Lepreau cost overrun could mean lawsuit
A fight over compensation for cost overruns at the Point Lepreau nuclear plant could be heading to court.
The refurbishment of Lepreau is 16 months behind schedule, which could cost New Brunswickers an extra power-rate increase.
The contractor, Atomic Energy of Canada Ltd., has admitted the original deadline it agreed to was never realistic. So the province says AECL's owner — the federal government — should compensate the province beyond the terms of the contract.
Conservative Saint John MP Rodney Weston, however, said Ottawa will pay only what's required in the contract, nothing more.
If that's not good enough for the province, it should sue, he suggested.
"NB Power should take the necessary steps to force their partner, AECL — it has been described as a partnership — they should take the necessary steps to ensure they hold up their end of the agreement."
"What I suggest is that there's a variety of options," he said. "Certainly that's one of them that we'll take a look at."
Hiring lawyers could be expensive and time-consuming, but it's one way to get Ottawa to the negotiating table, he added.
NB Power has estimated that replacement fuel for each day the nuclear reactor is not running costs it $1 million.
Last week, NB Power president David Hay said rates could increase by roughly two per cent because of the reactor delays.
The refurbishment was originally estimated to cost $1.4 billion, and was supposed to be completed by the end of September.
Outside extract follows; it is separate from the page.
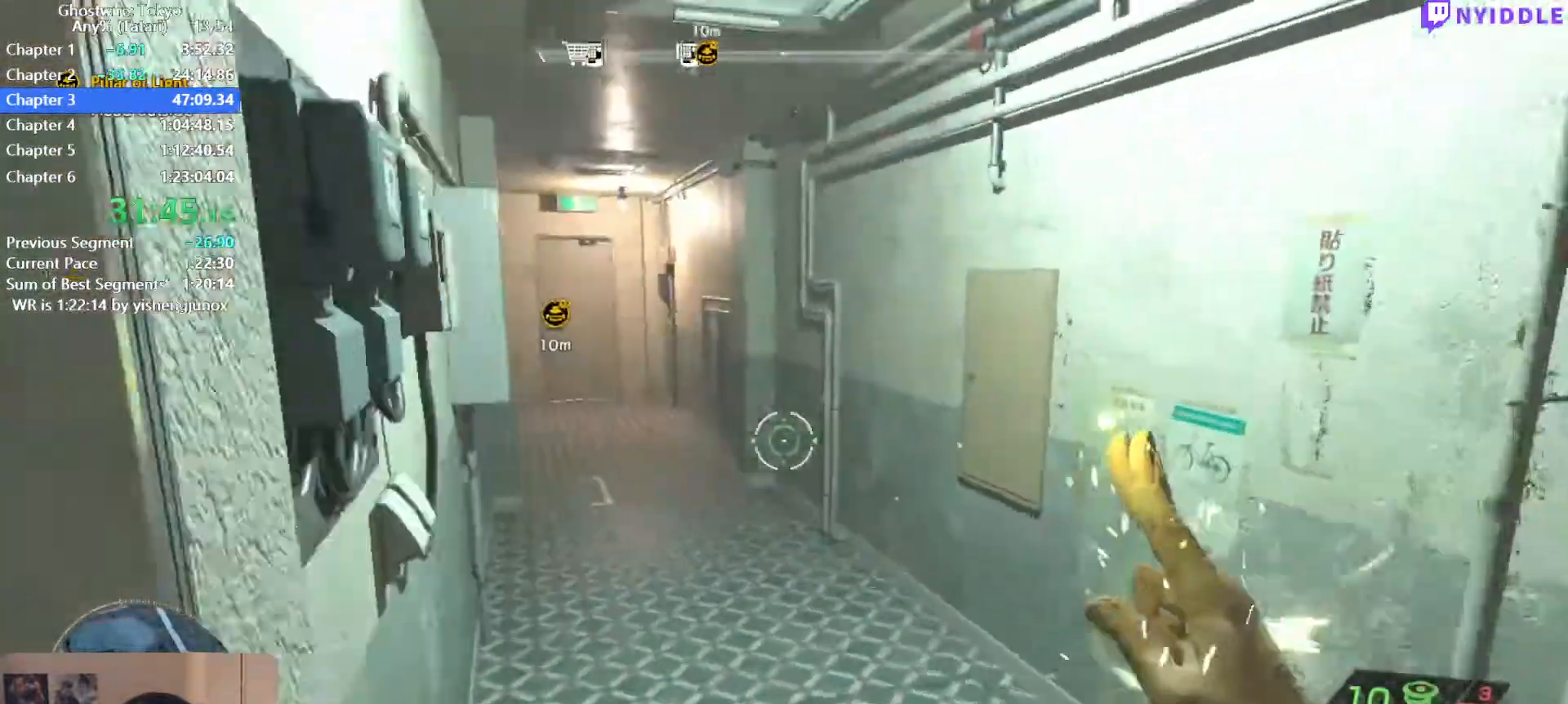
{"keys": ["shift", "w"], "mouse": [], "events": []}
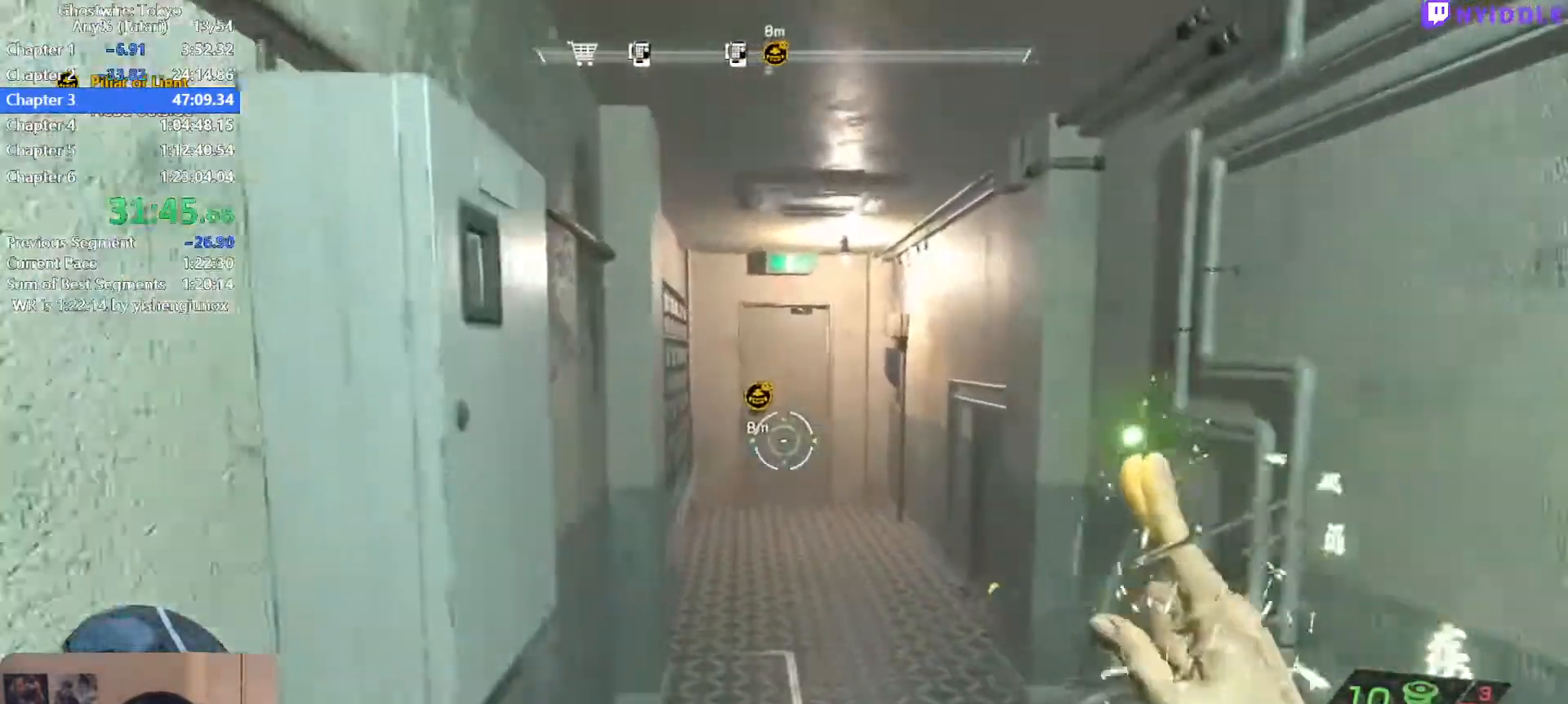
{"keys": ["shift", "w"], "mouse": [], "events": [[67, "f", "down"], [117, "f", "up"], [200, "f", "down"], [300, "f", "up"], [400, "f", "down"], [484, "f", "up"]]}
AECL has said it will be early 2011 before the reactor is back online.
A leading researcher at the University of Moncton, Yves Gagnon, predicts the cost overruns in overhauling the nuclear plant will top $1.6 billion.
Point Lepreau is Atlantic Canada's only nuclear reactor. This is the first refurbishment of a Candu-6 ever attempted by AECL and was intended to be used as a model for the federal Crown corporation to show off to other countries that own similar reactor models.